__Assignment__:
Once you find the line with "from container builds.", copy it and every line after it through the end of the entries below, exactly as written.

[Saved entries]
▬▬▬▬▬▬▬▬▬▬
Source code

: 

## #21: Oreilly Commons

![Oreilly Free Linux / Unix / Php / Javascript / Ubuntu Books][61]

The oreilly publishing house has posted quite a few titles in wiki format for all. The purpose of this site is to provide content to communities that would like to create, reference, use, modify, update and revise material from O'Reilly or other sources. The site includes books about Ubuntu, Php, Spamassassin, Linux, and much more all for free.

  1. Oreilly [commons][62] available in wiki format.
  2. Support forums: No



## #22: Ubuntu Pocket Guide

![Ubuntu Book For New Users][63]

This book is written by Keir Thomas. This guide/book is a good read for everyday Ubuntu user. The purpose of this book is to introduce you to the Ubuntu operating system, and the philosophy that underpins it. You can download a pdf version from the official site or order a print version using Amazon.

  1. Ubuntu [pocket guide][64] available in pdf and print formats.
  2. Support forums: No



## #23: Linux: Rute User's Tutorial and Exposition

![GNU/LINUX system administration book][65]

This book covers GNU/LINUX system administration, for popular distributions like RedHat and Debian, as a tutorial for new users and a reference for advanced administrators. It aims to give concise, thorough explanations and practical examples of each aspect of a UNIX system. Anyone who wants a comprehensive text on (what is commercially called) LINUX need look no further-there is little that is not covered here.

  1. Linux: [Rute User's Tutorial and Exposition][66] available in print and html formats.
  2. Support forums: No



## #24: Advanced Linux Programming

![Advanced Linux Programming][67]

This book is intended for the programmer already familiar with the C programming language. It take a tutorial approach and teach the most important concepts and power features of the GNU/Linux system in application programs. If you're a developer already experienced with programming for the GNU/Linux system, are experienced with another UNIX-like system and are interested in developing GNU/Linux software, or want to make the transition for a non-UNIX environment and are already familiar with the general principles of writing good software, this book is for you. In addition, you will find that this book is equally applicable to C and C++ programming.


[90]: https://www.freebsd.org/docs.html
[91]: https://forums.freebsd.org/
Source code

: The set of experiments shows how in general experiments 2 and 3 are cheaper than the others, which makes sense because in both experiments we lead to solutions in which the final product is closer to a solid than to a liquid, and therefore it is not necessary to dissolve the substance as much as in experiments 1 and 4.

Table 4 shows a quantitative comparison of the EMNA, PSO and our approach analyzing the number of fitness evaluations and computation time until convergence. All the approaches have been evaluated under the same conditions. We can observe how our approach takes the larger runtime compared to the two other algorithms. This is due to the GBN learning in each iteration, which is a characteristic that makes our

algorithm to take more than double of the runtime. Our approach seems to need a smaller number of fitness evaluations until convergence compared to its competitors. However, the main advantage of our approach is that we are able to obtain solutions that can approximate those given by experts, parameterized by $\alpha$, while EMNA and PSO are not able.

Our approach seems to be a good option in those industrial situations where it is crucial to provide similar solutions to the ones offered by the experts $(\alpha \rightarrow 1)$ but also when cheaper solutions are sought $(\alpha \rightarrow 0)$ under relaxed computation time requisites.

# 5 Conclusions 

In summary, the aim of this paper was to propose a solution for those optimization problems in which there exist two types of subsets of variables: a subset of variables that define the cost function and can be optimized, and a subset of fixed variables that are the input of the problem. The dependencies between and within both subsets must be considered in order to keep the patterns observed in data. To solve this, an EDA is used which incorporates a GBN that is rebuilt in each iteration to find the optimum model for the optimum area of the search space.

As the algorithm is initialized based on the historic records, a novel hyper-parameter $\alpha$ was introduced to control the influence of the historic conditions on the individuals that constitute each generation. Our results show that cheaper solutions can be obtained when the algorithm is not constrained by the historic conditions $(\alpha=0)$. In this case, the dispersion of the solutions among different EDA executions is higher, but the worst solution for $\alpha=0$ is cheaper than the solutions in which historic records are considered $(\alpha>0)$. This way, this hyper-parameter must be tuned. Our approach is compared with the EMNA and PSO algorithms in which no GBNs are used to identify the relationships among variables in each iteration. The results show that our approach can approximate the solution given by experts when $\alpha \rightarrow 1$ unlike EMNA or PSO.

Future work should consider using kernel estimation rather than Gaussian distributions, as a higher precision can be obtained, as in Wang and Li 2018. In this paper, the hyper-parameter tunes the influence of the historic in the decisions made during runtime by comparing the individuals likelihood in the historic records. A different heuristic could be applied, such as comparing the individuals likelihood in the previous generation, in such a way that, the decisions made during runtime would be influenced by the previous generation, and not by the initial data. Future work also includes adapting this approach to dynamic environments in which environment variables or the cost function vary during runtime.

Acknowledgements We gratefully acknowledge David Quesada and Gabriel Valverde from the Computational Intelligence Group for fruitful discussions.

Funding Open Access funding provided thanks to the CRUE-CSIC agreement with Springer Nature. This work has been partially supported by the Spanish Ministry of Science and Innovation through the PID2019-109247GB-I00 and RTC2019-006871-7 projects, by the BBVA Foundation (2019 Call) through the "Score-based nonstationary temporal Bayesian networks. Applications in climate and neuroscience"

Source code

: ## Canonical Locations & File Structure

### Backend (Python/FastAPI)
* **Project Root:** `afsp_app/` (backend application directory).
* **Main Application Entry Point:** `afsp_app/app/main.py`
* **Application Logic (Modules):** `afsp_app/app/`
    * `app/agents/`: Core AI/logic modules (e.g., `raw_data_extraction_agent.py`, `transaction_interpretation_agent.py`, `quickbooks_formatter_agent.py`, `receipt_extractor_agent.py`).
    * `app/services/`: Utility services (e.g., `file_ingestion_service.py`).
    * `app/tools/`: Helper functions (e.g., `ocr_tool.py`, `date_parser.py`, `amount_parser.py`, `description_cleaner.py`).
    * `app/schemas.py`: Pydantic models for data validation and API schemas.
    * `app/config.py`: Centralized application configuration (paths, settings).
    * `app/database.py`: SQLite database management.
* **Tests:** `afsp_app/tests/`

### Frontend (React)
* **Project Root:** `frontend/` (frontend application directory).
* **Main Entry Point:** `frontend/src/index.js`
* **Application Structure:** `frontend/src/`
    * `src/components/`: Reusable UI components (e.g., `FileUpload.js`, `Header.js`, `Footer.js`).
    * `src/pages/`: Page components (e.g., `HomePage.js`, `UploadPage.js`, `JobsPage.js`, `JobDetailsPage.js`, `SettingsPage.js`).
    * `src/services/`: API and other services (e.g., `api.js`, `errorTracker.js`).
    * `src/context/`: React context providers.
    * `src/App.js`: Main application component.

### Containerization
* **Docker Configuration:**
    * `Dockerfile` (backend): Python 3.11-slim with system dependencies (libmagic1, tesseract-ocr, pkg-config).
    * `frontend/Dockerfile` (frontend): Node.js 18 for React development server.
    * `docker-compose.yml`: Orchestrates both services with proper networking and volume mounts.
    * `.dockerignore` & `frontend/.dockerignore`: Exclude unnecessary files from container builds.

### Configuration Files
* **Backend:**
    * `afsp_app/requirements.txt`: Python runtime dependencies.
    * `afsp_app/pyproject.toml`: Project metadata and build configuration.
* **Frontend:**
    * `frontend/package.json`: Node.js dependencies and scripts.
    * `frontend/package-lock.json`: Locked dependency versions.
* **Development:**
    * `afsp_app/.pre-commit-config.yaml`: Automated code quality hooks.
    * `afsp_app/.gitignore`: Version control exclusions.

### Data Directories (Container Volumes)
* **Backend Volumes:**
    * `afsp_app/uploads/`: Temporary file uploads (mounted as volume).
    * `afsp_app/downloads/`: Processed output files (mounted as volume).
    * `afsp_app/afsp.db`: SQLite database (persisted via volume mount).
▬▬▬▬▬▬▬▬▬▬
__Solution to this exercise__:
    * `.dockerignore` & `frontend/.dockerignore`: Exclude unnecessary files from container builds.

### Configuration Files
* **Backend:**
    * `afsp_app/requirements.txt`: Python runtime dependencies.
    * `afsp_app/pyproject.toml`: Project metadata and build configuration.
* **Frontend:**
    * `frontend/package.json`: Node.js dependencies and scripts.
    * `frontend/package-lock.json`: Locked dependency versions.
* **Development:**
    * `afsp_app/.pre-commit-config.yaml`: Automated code quality hooks.
    * `afsp_app/.gitignore`: Version control exclusions.

### Data Directories (Container Volumes)
* **Backend Volumes:**
    * `afsp_app/uploads/`: Temporary file uploads (mounted as volume).
    * `afsp_app/downloads/`: Processed output files (mounted as volume).
    * `afsp_app/afsp.db`: SQLite database (persisted via volume mount).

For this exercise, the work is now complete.